Although already considered archaic at that time, the revival of the Baojia or mutual responsibility system during the Taiping rebellion may be associated with the Self-Strengthening Movement. Ding ordered its enforcement in Jiangsu. In the Baojia system, registers are drawn up of males sixteen to sixty, under which households are divided up by units of tens and hundreds and bound by mutual responsibility, with elected heads that had some level of local influence. Landlords were predominant as elected heads, and including for surveillance over the landlords themselves, were together potentially useful for tax collection and other levies.

==Fujian Governorship==
Ding was appointed to Taiwan in 1869, and with Imperial sanction reduced the aborigines there. Ding desired to seriously reform Taiwan as a new standard for Canton, but had to leave in 1870 on account of the death of his mother. That same year he participated in the trial for the Tianjin Massacre. He otherwise retired for the next four years, returning to Tianjin in 1875 to conclude treaties with Japan and Peru. In response to the Japanese invasion, during the great policy debates he proposed the need for Western studies and three regional fleets worth of ironclad battleships. He was attacked by the Literati, but supported by Li and made director of the Fuzhou Arsenal and governor of Fujian three months later.

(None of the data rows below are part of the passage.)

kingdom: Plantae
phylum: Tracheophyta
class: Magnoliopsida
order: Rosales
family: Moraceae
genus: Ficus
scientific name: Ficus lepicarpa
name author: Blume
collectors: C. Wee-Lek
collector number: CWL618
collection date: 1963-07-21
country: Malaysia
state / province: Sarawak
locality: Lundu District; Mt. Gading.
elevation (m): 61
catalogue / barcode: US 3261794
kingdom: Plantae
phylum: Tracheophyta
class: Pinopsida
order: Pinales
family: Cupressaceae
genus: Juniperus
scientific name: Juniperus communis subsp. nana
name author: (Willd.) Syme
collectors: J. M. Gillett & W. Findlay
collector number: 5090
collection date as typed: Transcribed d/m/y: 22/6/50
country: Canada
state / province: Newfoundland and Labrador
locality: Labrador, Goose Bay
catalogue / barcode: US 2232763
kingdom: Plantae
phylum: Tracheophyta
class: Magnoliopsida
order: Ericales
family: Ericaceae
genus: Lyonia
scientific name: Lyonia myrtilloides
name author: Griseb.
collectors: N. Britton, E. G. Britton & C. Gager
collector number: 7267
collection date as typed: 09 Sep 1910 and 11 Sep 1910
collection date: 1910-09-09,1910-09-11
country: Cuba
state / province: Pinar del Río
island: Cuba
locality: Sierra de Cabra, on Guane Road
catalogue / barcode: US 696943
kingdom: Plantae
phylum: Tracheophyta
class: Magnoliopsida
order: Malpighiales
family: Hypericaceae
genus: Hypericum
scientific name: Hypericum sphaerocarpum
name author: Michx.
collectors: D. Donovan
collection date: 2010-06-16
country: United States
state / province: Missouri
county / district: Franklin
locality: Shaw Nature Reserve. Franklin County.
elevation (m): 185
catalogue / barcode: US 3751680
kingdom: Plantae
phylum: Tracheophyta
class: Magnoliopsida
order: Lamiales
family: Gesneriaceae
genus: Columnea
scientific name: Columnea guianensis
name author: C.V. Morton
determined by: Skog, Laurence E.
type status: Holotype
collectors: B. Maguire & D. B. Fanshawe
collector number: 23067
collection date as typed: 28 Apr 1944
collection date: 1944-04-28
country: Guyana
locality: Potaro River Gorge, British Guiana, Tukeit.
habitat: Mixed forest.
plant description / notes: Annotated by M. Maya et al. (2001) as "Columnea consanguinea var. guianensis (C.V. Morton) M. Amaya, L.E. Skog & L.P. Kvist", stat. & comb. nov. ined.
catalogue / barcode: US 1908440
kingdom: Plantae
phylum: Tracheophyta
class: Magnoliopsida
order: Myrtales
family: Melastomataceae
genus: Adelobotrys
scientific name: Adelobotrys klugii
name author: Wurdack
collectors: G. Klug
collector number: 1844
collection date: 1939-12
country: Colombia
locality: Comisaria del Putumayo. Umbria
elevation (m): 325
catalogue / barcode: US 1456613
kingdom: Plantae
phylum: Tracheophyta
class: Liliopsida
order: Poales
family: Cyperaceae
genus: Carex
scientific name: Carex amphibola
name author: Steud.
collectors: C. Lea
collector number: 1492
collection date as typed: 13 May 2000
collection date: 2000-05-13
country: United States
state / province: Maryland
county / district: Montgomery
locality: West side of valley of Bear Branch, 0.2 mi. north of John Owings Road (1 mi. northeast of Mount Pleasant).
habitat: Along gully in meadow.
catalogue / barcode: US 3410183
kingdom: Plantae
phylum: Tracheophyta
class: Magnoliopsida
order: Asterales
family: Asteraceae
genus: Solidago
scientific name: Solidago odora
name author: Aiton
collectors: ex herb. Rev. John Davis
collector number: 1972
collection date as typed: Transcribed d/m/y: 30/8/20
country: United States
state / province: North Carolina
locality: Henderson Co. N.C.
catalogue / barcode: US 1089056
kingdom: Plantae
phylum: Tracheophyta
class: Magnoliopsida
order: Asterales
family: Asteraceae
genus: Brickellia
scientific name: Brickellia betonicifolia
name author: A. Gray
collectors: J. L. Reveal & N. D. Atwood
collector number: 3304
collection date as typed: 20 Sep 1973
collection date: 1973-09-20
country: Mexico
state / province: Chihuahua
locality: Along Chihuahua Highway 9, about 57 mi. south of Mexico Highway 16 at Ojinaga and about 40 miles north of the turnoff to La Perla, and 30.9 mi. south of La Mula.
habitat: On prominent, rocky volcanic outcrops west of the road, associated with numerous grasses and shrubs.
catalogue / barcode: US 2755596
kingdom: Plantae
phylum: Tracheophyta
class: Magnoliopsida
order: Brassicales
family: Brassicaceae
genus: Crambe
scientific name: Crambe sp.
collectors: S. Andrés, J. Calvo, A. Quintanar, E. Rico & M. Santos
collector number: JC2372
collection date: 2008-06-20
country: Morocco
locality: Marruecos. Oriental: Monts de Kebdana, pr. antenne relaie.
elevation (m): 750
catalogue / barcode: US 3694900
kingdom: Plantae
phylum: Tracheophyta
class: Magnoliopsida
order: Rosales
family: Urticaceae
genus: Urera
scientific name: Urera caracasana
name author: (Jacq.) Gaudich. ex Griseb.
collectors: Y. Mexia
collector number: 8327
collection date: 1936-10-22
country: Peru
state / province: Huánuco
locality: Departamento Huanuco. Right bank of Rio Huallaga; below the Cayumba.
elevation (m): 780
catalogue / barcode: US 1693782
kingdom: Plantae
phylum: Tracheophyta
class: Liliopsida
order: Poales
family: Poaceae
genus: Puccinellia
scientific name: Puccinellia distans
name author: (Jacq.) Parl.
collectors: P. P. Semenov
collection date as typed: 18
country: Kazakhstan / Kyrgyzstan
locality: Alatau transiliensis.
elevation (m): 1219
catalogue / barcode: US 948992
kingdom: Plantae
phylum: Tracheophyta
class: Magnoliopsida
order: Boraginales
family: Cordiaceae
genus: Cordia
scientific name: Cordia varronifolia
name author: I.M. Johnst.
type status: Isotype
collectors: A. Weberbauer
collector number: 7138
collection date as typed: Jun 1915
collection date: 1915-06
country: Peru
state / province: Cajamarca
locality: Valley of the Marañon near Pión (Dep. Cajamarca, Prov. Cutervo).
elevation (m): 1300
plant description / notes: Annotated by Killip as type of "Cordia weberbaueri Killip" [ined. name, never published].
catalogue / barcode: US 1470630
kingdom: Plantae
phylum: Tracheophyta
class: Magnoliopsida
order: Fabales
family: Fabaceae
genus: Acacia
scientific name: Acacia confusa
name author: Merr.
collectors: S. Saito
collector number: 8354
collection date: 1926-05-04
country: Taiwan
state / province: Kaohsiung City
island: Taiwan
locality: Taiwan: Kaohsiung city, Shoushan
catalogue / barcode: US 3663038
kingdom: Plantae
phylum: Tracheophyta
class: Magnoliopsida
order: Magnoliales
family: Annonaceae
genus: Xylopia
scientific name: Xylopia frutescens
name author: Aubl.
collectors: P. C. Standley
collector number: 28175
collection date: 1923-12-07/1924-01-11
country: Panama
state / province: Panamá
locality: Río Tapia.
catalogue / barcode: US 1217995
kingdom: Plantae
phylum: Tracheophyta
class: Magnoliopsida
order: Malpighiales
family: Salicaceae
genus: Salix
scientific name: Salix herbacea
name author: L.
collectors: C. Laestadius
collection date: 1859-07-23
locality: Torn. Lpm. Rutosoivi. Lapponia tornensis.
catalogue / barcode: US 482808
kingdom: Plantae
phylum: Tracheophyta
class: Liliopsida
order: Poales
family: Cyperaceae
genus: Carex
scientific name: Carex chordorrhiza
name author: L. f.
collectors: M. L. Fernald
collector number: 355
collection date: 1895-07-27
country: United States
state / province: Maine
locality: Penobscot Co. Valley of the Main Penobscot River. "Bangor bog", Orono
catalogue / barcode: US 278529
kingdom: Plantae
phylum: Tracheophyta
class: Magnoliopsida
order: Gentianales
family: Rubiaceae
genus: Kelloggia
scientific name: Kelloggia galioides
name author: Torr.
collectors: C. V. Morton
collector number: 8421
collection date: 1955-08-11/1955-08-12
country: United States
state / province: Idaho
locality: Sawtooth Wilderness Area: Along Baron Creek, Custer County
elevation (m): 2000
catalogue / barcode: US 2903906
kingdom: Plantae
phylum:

Having propounded a pro-colonial stance to the court in the past, during his term he gave much attention to Taiwan. He witnessed the first machine excavation of coal there and oversaw the installation of the first telegraph line in China. He also installed artillery at the forts and inspected the Green Standard Army, dismissing ten officers for corruption. He laid plans for commercial farming and mining, and naval base and a railway (for military purposes), which were approved by the throne, but did not receive funds. Ding tried to root out corruption in the Fujian officialdom but was continually blocked by his subordinates. Growing ill, and disillusioned with the possibility of innovation in Taiwan, he submitted his resignation, which the throne accepted in April 1878.

==Foreign Affairs and defense==
Following Ding's resignation from the Fujian Governorship in 1878 he was called upon several times to settle cases involving foreigners. Submitting a number of memorials on foreign affairs, in 1879 he was given the titles of Foreign Affairs and Governor General of the defenses of South China, which, together with soliciting funds for the Shanxi famine, occupied him until his death in 1882. He was afforded typical posthumous honours. Ding's successor in Taiwan, Governor Liu Mingchuan, was given more financial support, and a portion of the railway was begun from 1887 to 1891. Liu's successor completed another two-thirds before it was finished in the early 1900s.

==Character==
Strictly adhering to his own teachings, as well as Confucian custom down to the most banal detail, Professor Jonathan K. Ocko characterizes Ding as a relentlessly ambitious Confucian moralist, prudish but also upright. Although seemingly of the belief that determined men could resolve old problems in a day, Ding considered quick reform unreasonable and punishments impotent. Quoted as saying "Taoism to rule the people, Legalism the clerks", Ding nonetheless only reluctantly issued demerits, and was willing to employ unlawful practices if effective or benefiting the people, for instance, in using beggars as substitutes for runners.

A man of impetuous conviction who preferred the recognition of his superiors to their approval, Ding was easily perturbed by a disregard for his orders, and sensitive about the performance of officials he had personally appointed. If not offending his colleagues, some of Ding's sarcasm may have been lost on magistrates as confused as Ding believed.